なのに何故あの子は自分を好きだと言うのか、今でもわからない。
大方、性に興味のある年頃でもあるし、友人達も皆そう言う話をしているから、手っ取り早く童貞を卒業したいだけなのだろう。
いやいや、だからと言って男に走るのはどうなんだ?
「俺、そんな軽そうに見えんのかな? そもそも、なんで俺……?」
考えれば、考えるほど謎である。ゲイの友人は何人か知っているが、自分はゲイでは無い。歴代の恋人はみんな女性ばかりだったし、男性と付き合ったことなんて一度もなかった。
それどころか、今まで男と恋愛したいと思ったこともなければ、抱きたいとも抱かれたいとも思ったこともない。

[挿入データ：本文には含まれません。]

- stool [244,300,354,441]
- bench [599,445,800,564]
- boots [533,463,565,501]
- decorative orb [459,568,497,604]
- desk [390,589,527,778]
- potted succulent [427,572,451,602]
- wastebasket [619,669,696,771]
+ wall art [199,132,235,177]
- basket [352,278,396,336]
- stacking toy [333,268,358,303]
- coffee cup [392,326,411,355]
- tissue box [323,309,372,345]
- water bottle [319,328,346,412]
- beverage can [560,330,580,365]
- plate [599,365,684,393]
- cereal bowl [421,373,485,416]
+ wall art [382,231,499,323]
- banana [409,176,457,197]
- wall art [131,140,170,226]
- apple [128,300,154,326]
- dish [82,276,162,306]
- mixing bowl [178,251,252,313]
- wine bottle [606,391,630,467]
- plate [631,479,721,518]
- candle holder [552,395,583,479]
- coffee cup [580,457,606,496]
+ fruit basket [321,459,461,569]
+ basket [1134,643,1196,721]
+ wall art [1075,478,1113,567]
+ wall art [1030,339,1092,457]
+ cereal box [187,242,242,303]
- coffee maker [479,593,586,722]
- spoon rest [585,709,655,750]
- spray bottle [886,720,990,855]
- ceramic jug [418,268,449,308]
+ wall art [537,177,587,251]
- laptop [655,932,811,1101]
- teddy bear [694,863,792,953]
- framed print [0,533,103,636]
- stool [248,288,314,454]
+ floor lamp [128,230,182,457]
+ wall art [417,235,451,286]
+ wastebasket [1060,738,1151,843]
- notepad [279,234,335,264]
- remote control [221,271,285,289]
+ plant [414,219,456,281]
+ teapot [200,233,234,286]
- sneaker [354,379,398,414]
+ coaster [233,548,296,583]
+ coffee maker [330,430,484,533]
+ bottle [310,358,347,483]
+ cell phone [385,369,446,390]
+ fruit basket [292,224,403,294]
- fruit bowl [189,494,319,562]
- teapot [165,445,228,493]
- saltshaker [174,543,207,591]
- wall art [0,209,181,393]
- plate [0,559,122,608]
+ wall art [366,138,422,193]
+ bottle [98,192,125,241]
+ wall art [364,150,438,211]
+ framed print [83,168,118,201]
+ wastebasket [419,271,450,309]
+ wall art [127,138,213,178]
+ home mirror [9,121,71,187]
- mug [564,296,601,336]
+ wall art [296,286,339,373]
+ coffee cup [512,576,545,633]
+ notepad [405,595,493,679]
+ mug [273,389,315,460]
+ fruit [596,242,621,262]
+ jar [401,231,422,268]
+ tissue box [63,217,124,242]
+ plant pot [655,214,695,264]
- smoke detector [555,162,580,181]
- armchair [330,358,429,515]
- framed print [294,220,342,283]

そんな自分が男に告白されるなんて……。正直、困惑するばかりだ。
「つーか、無理なら無理ってハッキリ言ってやればよかったじゃないか」
「言ってるよ。何度も……。でも、最近じゃ、やっぱダメかぁ~みたいな軽いノリになって来てて……何がしたいんだかアイツは」
「あいさつ代わりみたいなもんだと思えばいいんじゃねぇの? 心底無理って訳じゃないんだろ?」
「……」
あくまでも他人事のよう口調にいささかムッとして思わず眉間に深い皺が寄った。でも、確かに彼の言っている事は正論だ。
「わかんねぇよ……。俺は教師だし……。考えちゃいけない気がして」
「ひっでぇなぁ、ちゃんと考えてやれよ。お前のそのあいまいな態度がダメなんじゃないか? ……そんなんだから、彼女に二股掛けられて捨てられるんだろ」
「っ……。うるさいなぁ……」
痛い所を突かれて言葉が出てこず、透は運ばれてきたばかりのソルティドッグを一気に飲み干した。